Le 11 juin 2025, la Banque de France a publié son enquête mensuelle de conjoncture, dans laquelle elle ajuste à la baisse ses prévisions de croissance pour l’année. L’économie française ne progresserait que de 0,6 % en 2025, contre encore 0,7 % envisagé en mars dernier. Ce nouvel abaissement, le troisième consécutif, s’inscrit dans une dynamique d’essoufflement déjà amorcée depuis fin 2023.

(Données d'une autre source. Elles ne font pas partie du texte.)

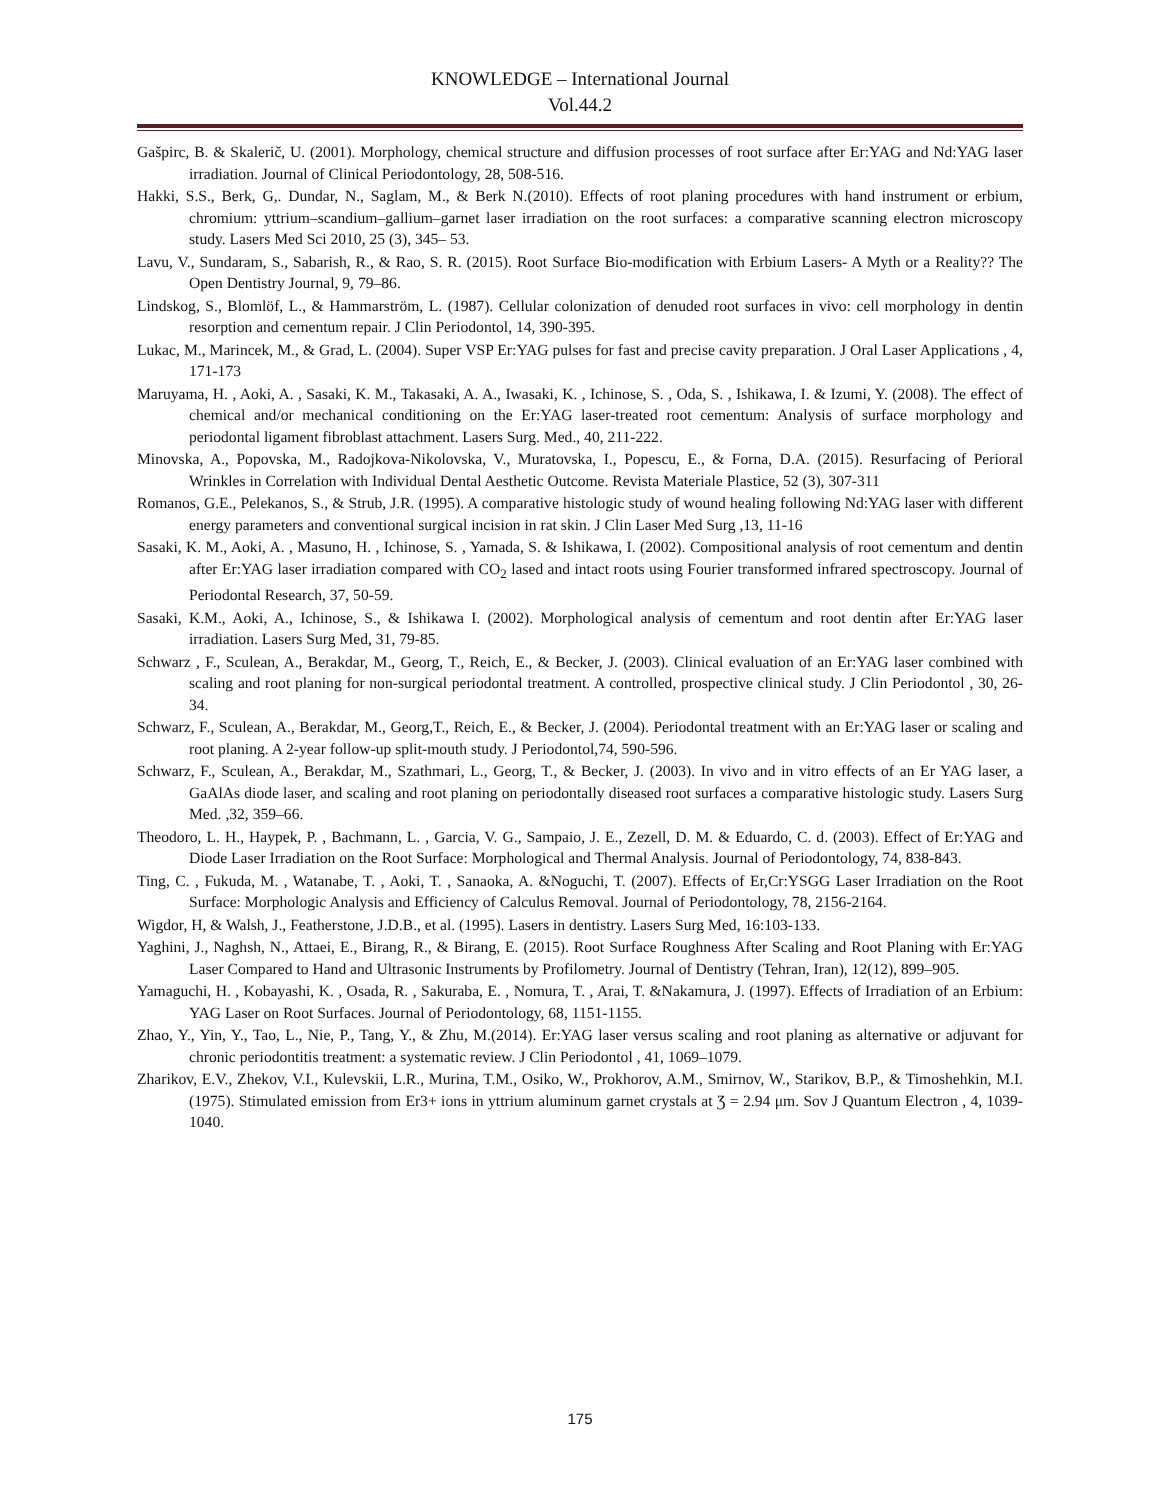KNOWLEDGE – International Journal
Vol.44.2
Gašpirc, B. & Skalerič, U. (2001). Morphology, chemical structure and diffusion processes of root surface after Er:YAG and Nd:YAG laser irradiation. Journal of Clinical Periodontology, 28, 508-516.
Hakki, S.S., Berk, G,. Dundar, N., Saglam, M., & Berk N.(2010). Effects of root planing procedures with hand instrument or erbium, chromium: yttrium–scandium–gallium–garnet laser irradiation on the root surfaces: a comparative scanning electron microscopy study. Lasers Med Sci 2010, 25 (3), 345– 53.
Lavu, V., Sundaram, S., Sabarish, R., & Rao, S. R. (2015). Root Surface Bio-modification with Erbium Lasers- A Myth or a Reality?? The Open Dentistry Journal, 9, 79–86.
Lindskog, S., Blomlöf, L., & Hammarström, L. (1987). Cellular colonization of denuded root surfaces in vivo: cell morphology in dentin resorption and cementum repair. J Clin Periodontol, 14, 390-395.
Lukac, M., Marincek, M., & Grad, L. (2004). Super VSP Er:YAG pulses for fast and precise cavity preparation. J Oral Laser Applications , 4, 171-173
Maruyama, H. , Aoki, A. , Sasaki, K. M., Takasaki, A. A., Iwasaki, K. , Ichinose, S. , Oda, S. , Ishikawa, I. & Izumi, Y. (2008). The effect of chemical and/or mechanical conditioning on the Er:YAG laser-treated root cementum: Analysis of surface morphology and periodontal ligament fibroblast attachment. Lasers Surg. Med., 40, 211-222.
Minovska, A., Popovska, M., Radojkova-Nikolovska, V., Muratovska, I., Popescu, E., & Forna, D.A. (2015). Resurfacing of Perioral Wrinkles in Correlation with Individual Dental Aesthetic Outcome. Revista Materiale Plastice, 52 (3), 307-311
Romanos, G.E., Pelekanos, S., & Strub, J.R. (1995). A comparative histologic study of wound healing following Nd:YAG laser with different energy parameters and conventional surgical incision in rat skin. J Clin Laser Med Surg ,13, 11-16
Sasaki, K. M., Aoki, A. , Masuno, H. , Ichinose, S. , Yamada, S. & Ishikawa, I. (2002). Compositional analysis of root cementum and dentin after Er:YAG laser irradiation compared with CO<sub>2</sub> lased and intact roots using Fourier transformed infrared spectroscopy. Journal of Periodontal Research, 37, 50-59.
Sasaki, K.M., Aoki, A., Ichinose, S., & Ishikawa I. (2002). Morphological analysis of cementum and root dentin after Er:YAG laser irradiation. Lasers Surg Med, 31, 79-85.
Schwarz , F., Sculean, A., Berakdar, M., Georg, T., Reich, E., & Becker, J. (2003). Clinical evaluation of an Er:YAG laser combined with scaling and root planing for non-surgical periodontal treatment. A controlled, prospective clinical study. J Clin Periodontol , 30, 26-34.
Schwarz, F., Sculean, A., Berakdar, M., Georg,T., Reich, E., & Becker, J. (2004). Periodontal treatment with an Er:YAG laser or scaling and root planing. A 2-year follow-up split-mouth study. J Periodontol,74, 590-596.
Schwarz, F., Sculean, A., Berakdar, M., Szathmari, L., Georg, T., & Becker, J. (2003). In vivo and in vitro effects of an Er YAG laser, a GaAlAs diode laser, and scaling and root planing on periodontally diseased root surfaces a comparative histologic study. Lasers Surg Med. ,32, 359–66.
Theodoro, L. H., Haypek, P. , Bachmann, L. , Garcia, V. G., Sampaio, J. E., Zezell, D. M. & Eduardo, C. d. (2003). Effect of Er:YAG and Diode Laser Irradiation on the Root Surface: Morphological and Thermal Analysis. Journal of Periodontology, 74, 838-843.
Ting, C. , Fukuda, M. , Watanabe, T. , Aoki, T. , Sanaoka, A. &Noguchi, T. (2007). Effects of Er,Cr:YSGG Laser Irradiation on the Root Surface: Morphologic Analysis and Efficiency of Calculus Removal. Journal of Periodontology, 78, 2156-2164.
Wigdor, H, & Walsh, J., Featherstone, J.D.B., et al. (1995). Lasers in dentistry. Lasers Surg Med, 16:103-133.
Yaghini, J., Naghsh, N., Attaei, E., Birang, R., & Birang, E. (2015). Root Surface Roughness After Scaling and Root Planing with Er:YAG Laser Compared to Hand and Ultrasonic Instruments by Profilometry. Journal of Dentistry (Tehran, Iran), 12(12), 899–905.
Yamaguchi, H. , Kobayashi, K. , Osada, R. , Sakuraba, E. , Nomura, T. , Arai, T. &Nakamura, J. (1997). Effects of Irradiation of an Erbium: YAG Laser on Root Surfaces. Journal of Periodontology, 68, 1151-1155.
Zhao, Y., Yin, Y., Tao, L., Nie, P., Tang, Y., & Zhu, M.(2014). Er:YAG laser versus scaling and root planing as alternative or adjuvant for chronic periodontitis treatment: a systematic review. J Clin Periodontol , 41, 1069–1079.
Zharikov, E.V., Zhekov, V.I., Kulevskii, L.R., Murina, T.M., Osiko, W., Prokhorov, A.M., Smirnov, W., Starikov, B.P., & Timoshehkin, M.I. (1975). Stimulated emission from Er3+ ions in yttrium aluminum garnet crystals at Ʒ = 2.94 μm. Sov J Quantum Electron , 4, 1039-1040.
175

France : Une croissance nominale sous contrainte en 2025
La Banque de France s’inscrit désormais dans un scénario central très prudent : +0,6 % de croissance annuelle en 2025. Il y a à peine six mois, l’hypothèse retenue était encore de +0,9 %. Fin 2024, elle était encore de 1,2 %. Depuis, la dégradation de l’investissement productif, le ralentissement de la demande intérieure et l’absence de dynamique industrielle ont imposé une correction.
Selon les termes de l’institution, cette prévision est compatible avec une progression modeste de la consommation des ménages (+0,7 %), un léger rebond de l’emploi privé, et un secteur exportateur atone. Le principal moteur de l’économie française, la demande intérieure finale, reste freiné par l’inflation passée et par une politique budgétaire contrainte.

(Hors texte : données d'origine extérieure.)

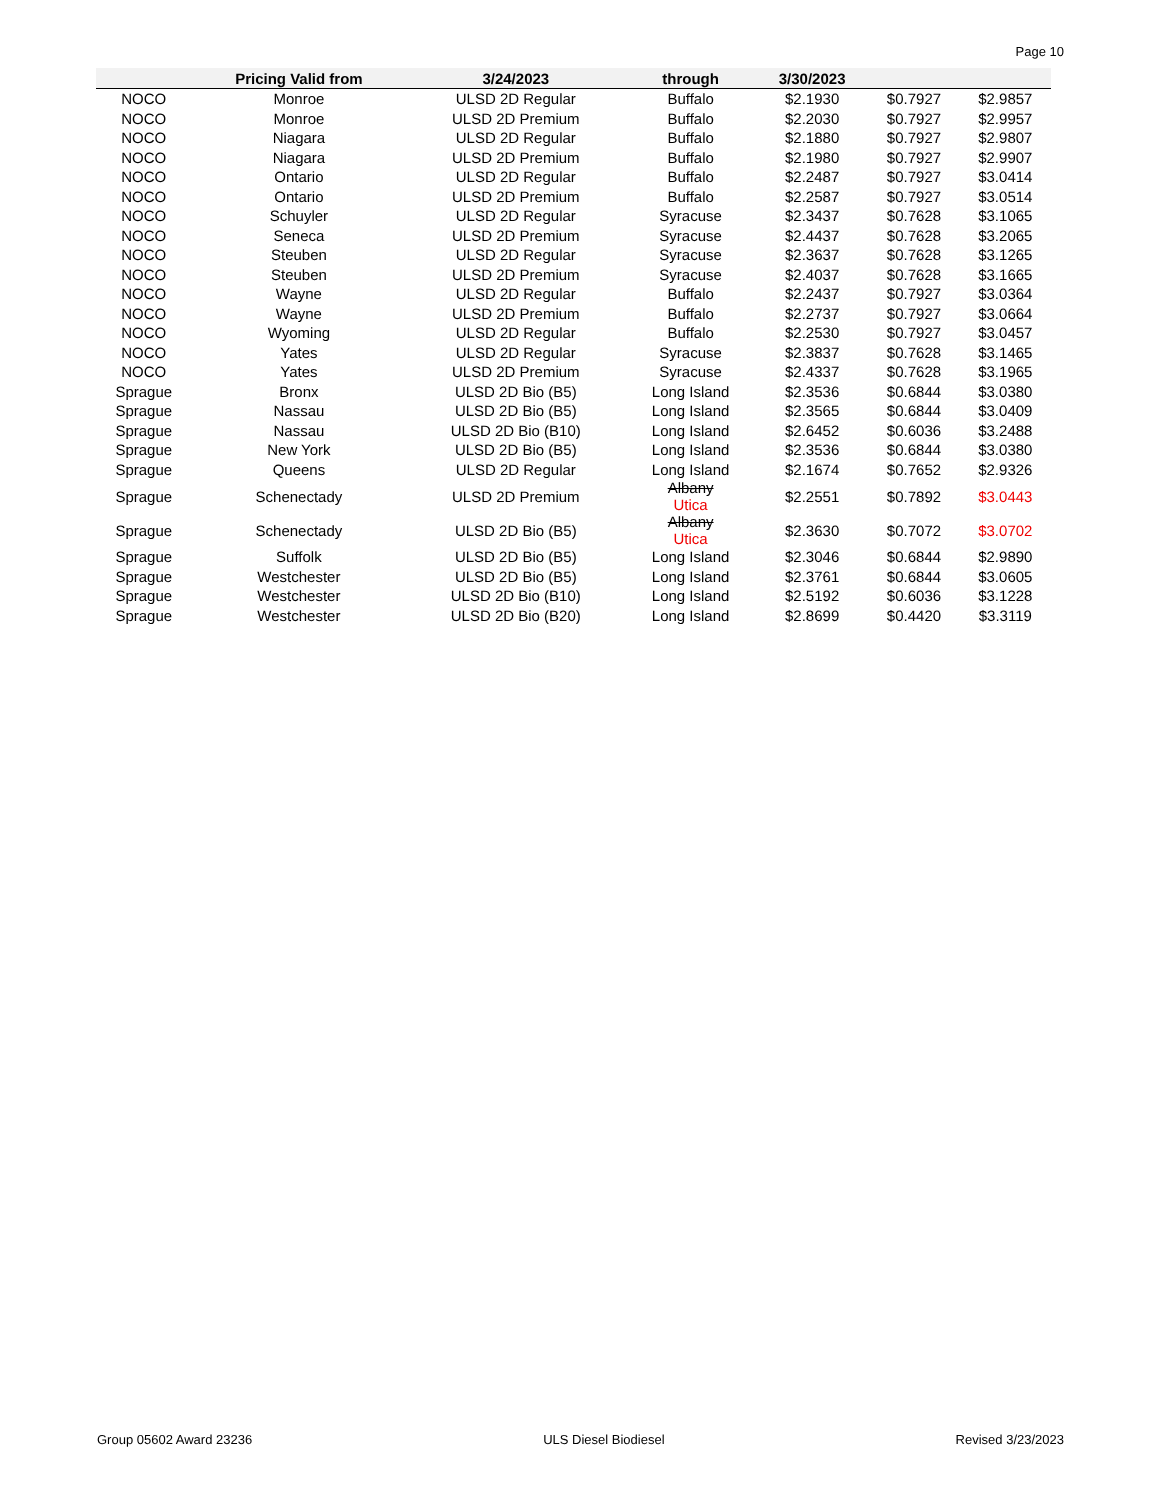Page 10
| | Pricing Valid from | 3/24/2023 | through | 3/30/2023 | | | |
| --- | --- | --- | --- | --- | --- | --- | --- |
| NOCO | Monroe | ULSD 2D Regular | Buffalo | $2.1930 | $0.7927 | $2.9857 | |
| NOCO | Monroe | ULSD 2D Premium | Buffalo | $2.2030 | $0.7927 | $2.9957 | |
| NOCO | Niagara | ULSD 2D Regular | Buffalo | $2.1880 | $0.7927 | $2.9807 | |
| NOCO | Niagara | ULSD 2D Premium | Buffalo | $2.1980 | $0.7927 | $2.9907 | |
| NOCO | Ontario | ULSD 2D Regular | Buffalo | $2.2487 | $0.7927 | $3.0414 | |
| NOCO | Ontario | ULSD 2D Premium | Buffalo | $2.2587 | $0.7927 | $3.0514 | |
| NOCO | Schuyler | ULSD 2D Regular | Syracuse | $2.3437 | $0.7628 | $3.1065 | |
| NOCO | Seneca | ULSD 2D Premium | Syracuse | $2.4437 | $0.7628 | $3.2065 | |
| NOCO | Steuben | ULSD 2D Regular | Syracuse | $2.3637 | $0.7628 | $3.1265 | |
| NOCO | Steuben | ULSD 2D Premium | Syracuse | $2.4037 | $0.7628 | $3.1665 | |
| NOCO | Wayne | ULSD 2D Regular | Buffalo | $2.2437 | $0.7927 | $3.0364 | |
| NOCO | Wayne | ULSD 2D Premium | Buffalo | $2.2737 | $0.7927 | $3.0664 | |
| NOCO | Wyoming | ULSD 2D Regular | Buffalo | $2.2530 | $0.7927 | $3.0457 | |
| NOCO | Yates | ULSD 2D Regular | Syracuse | $2.3837 | $0.7628 | $3.1465 | |
| NOCO | Yates | ULSD 2D Premium | Syracuse | $2.4337 | $0.7628 | $3.1965 | |
| Sprague | Bronx | ULSD 2D Bio (B5) | Long Island | $2.3536 | $0.6844 | $3.0380 | |
| Sprague | Nassau | ULSD 2D Bio (B5) | Long Island | $2.3565 | $0.6844 | $3.0409 | |
| Sprague | Nassau | ULSD 2D Bio (B10) | Long Island | $2.6452 | $0.6036 | $3.2488 | |
| Sprague | New York | ULSD 2D Bio (B5) | Long Island | $2.3536 | $0.6844 | $3.0380 | |
| Sprague | Queens | ULSD 2D Regular | Long Island | $2.1674 | $0.7652 | $2.9326 | |
| Sprague | Schenectady | ULSD 2D Premium | Albany Utica | $2.2551 | $0.7892 | $3.0443 | |
| Sprague | Schenectady | ULSD 2D Bio (B5) | Albany Utica | $2.3630 | $0.7072 | $3.0702 | |
| Sprague | Suffolk | ULSD 2D Bio (B5) | Long Island | $2.3046 | $0.6844 | $2.9890 | |
| Sprague | Westchester | ULSD 2D Bio (B5) | Long Island | $2.3761 | $0.6844 | $3.0605 | |
| Sprague | Westchester | ULSD 2D Bio (B10) | Long Island | $2.5192 | $0.6036 | $3.1228 | |
| Sprague | Westchester | ULSD 2D Bio (B20) | Long Island | $2.8699 | $0.4420 | $3.3119 | |
Group 05602 Award 23236 ULS Diesel Biodiesel Revised 3/23/2023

Une dynamique molle devenue structurelle
Le problème dépasse la seule arithmétique conjoncturelle. La faiblesse de la croissance semble désormais structurelle, voire installée. La Banque de France évoque, sans détour, une croissance potentielle affaiblie, qui limiterait les marges de manœuvre de l’économie française pour les années à venir.
Les causes sont multiples :
- épuisement des soutiens publics post-Covid ;
- frilosité des entreprises en matière d’investissement productif ;
- ralentissement de la productivité dans les services marchands ;
- désindustrialisation persistante.
À cela s’ajoutent des tensions géopolitiques globales (guerre commerciale latente entre les États-Unis et l’Europe, incertitudes liées au cycle électoral américain), qui pèsent sur les exportations.
Risque budgétaire : déficit élevé et croissance faible
Cette faiblesse de la croissance a des conséquences immédiates sur les équilibres budgétaires. Une progression du PIB inférieure à 1 % limite mécaniquement les recettes fiscales, tout en aggravant l’effet de levier sur la dette, souligne Le Figaro.
Ainsi, pour 2025 :
- le déficit public est anticipé à 5,4 % du PIB (contre 4,9 % initialement visé) ;
- la dette brute atteindrait 112,8 % du PIB à fin décembre ;
- la charge de la dette s’élèverait à plus de 73 milliards d’euros, soit l’équivalent du budget du ministère de l’Éducation nationale.
La Banque de France alerte sur le manque de marges de sécurité budgétaire : en cas de choc exogène — crise énergétique, tensions sur les marchés obligataires ou accident politique —, la France ne disposerait pas d’amortisseur.
Scénarios alternatifs : risques accrus, croissance potentielle affaiblie
Le scénario de base (0,6 %) repose sur l’hypothèse d’un maintien de la stabilité politique et d’un contexte monétaire stable. Mais la Banque de France a également publié un scénario dégradé : si les tensions commerciales avec les États-Unis s’intensifient, ou si le ralentissement allemand s’accentue, la croissance française pourrait tomber à 0,3 % en 2025.
Dans ce cas, les effets multiplicateurs sur les comptes publics seraient amplifiés : déficit proche de 6 %, dette au-delà de 115 % du PIB, et déclenchement potentiel d’une procédure de correction européenne.